Mi sono addirittura sognato, una notte di biancore assoluto che scendeva dal cielo nel giardino – era la neve più bella ch’io avessi mai visto – che la segretaria del Remarque veniva trascinata via da un cavallo alato, mentre io giacevo ferito (ma da che? da che cosa? e come? non lo sapevo…) e il signore che s’intravede negli uffici dell’assicurazione mentre vi si guarda dalla piazza, mi salutava con la mano.

Tutte queste pressioni psicologiche sono divenute enormi quando anche gli amici della colonia degli espatriati italiani mi hanno severamente rimproverato per la mia incoscienza. Tutti a dirmi che ero un pazzo: potevo farla in Italia, l’assicurazione, era meno cara. E tutti a discutere di prezzi, ossia di premi e di opportunità ch’io avrei perduto e di rischi enormi a cui continuavo a sottopormi. Sfortuna volle che le nevicate si susseguissero e io – lo confesso – un lunedì, giorno di chiusura della Public Library, invece di girare per la città come facevo di solito, ebbene, quel lunedì (era il lunedì che seguiva al sogno che ho prima ricordato) rimasi in casa. A studiare, a leggere, ad ascoltare la musica, ripetevo a me stesso, ma in verità per paura, una paura infernale che mi aveva raggiunto e paralizzato.

Insomma, senza assicurazione in un mondo senza welfare, ci si sente veramente soli. Ossia esposti al rischio di essere abbandonati agli eventi come non mai, senza un appiglio e continuamente inseguiti dall’ansia.

Ricordavo, in alcuni scritti di … Jung?, oppure di Anna Freud? (ho come un vuoto di memoria ermeneutica, ma non contenutistica) una descrizione di crisi respiratoria per l’ansia. Comprendo che tali crisi possano essere diffuse quando si vive sospesi in un mondo in cui la vita associata non ti offre protezione alcuna e la sola protezione può venirti dalla scienza attuariale divenuta business e riparo insieme per chi al business contribuisce, ponendo al riparo se stesso e via di seguito in una serie di infiniti rimandi. Viva le assicurazioni, quindi. Meglio di nulla. Ma che esse siano presenti nell’immaginario collettivo di persone che ho imparato ad apprezzare e verso le quali provo affetto e riconoscenza, ecco, mi pare veramente inquietante e triste. Capisco la grandezza di Riesman e del suo ragionare sulla cosiddetta «folla solitaria», ossia sulla solitudine della vita associata allorquando questa non diviene sostegno di reciprocità e di forza distribuita che riequilibri tanto gli accidenti della vita, quanto le crudeltà del mercato. Crudeltà che si rivelano quando si vuole allocare tramite esso beni pubblici come la salute, l’educazione, la difesa dai rigori dell’invecchiamento.
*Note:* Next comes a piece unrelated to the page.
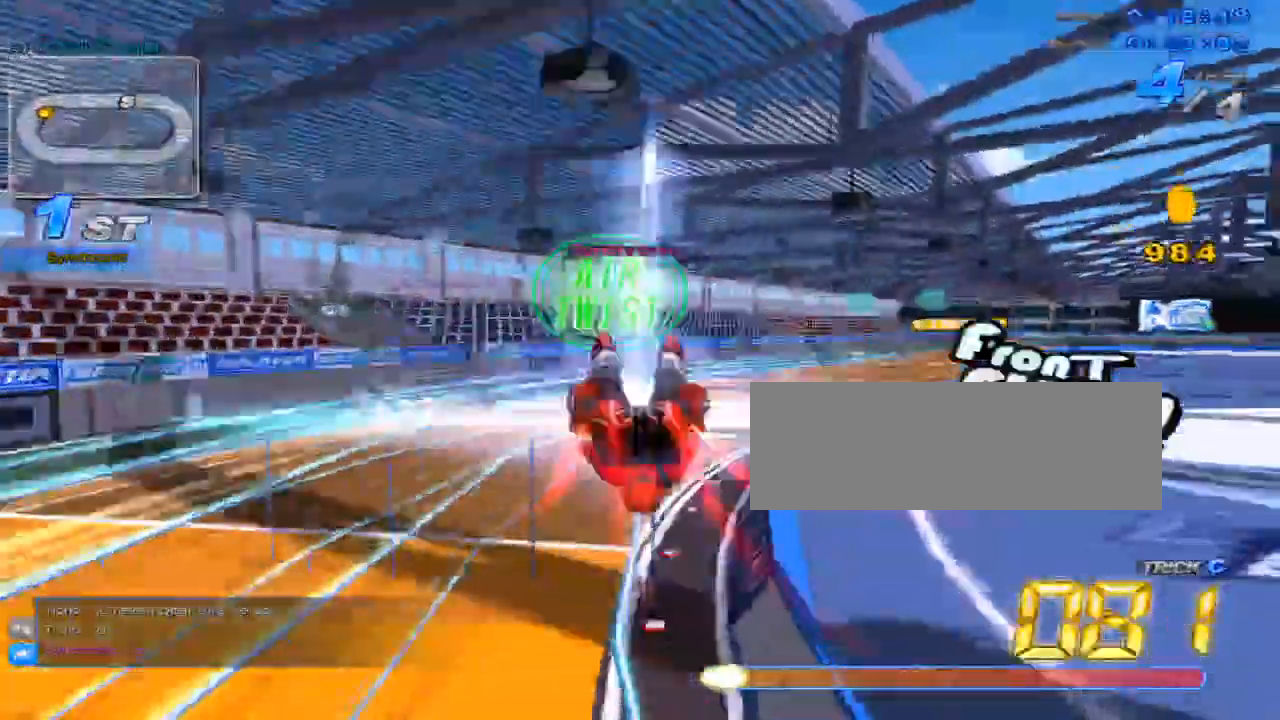
{"keys": ["c", "right", "up", "x"], "events": [[17, "right", "up"], [183, "w", "down"], [250, "x", "down"], [283, "w", "up"], [350, "right", "down"], [400, "c", "down"]]}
Temerario, incosciente, continuo a vivere nell’incertezza e nel rischio, ma ormai vinco il tormento ansioso che viene dall’ascoltare i discorsi degli assicurati, mentre penso alla mia stella, che lassù, in cielo, continua a brillare.

«Un comportamento tipicamente italiano», mi dice l’impietosa e affettuosa critica presenza che mi sta a fianco.

 

L’introvabile Lermontov e i ragazzi indiani

«Avete “Un eroe del nostro tempo”, di Lermontov?». Oggi pomeriggio avrò posto questa domanda a circa sette o otto librerie, risalendo su su da Washington Square sino alla Quinta, cercando in tutte le sedi famose e celebrate della rete della vendita libraria newyorkese. E pure qui le librerie sono spesso immense, a più piani e tutte cercano di avere un luogo in cui il lettore più esigente possa concentrarsi e rilassarsi e addirittura leggere qualche pagina del libro che non acquisterà e che riporrà in bell’ordine sugli scaffali, attento a non infrangere la continuità alfabetica che presiede l’ordinamento bibliotecario.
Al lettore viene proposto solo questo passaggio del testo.